Your answer should consist solely of the lines from the one containing "Field of view" through the end of the entries below, duplicated exactly.

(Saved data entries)
>>

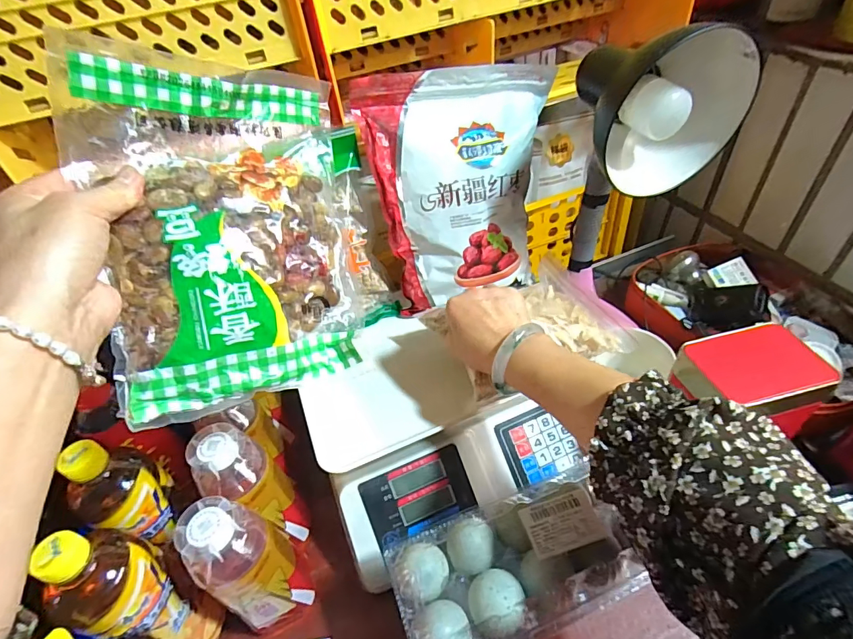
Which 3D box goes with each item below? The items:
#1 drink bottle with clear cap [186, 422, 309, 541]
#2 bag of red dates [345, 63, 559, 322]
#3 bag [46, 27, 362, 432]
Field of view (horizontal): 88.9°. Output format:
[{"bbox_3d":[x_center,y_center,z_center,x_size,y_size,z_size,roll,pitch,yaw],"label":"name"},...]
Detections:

<<

**Answer box:**
Field of view (horizontal): 88.9°. Output format:
[{"bbox_3d":[x_center,y_center,z_center,x_size,y_size,z_size,roll,pitch,yaw],"label":"name"},...]
Detections:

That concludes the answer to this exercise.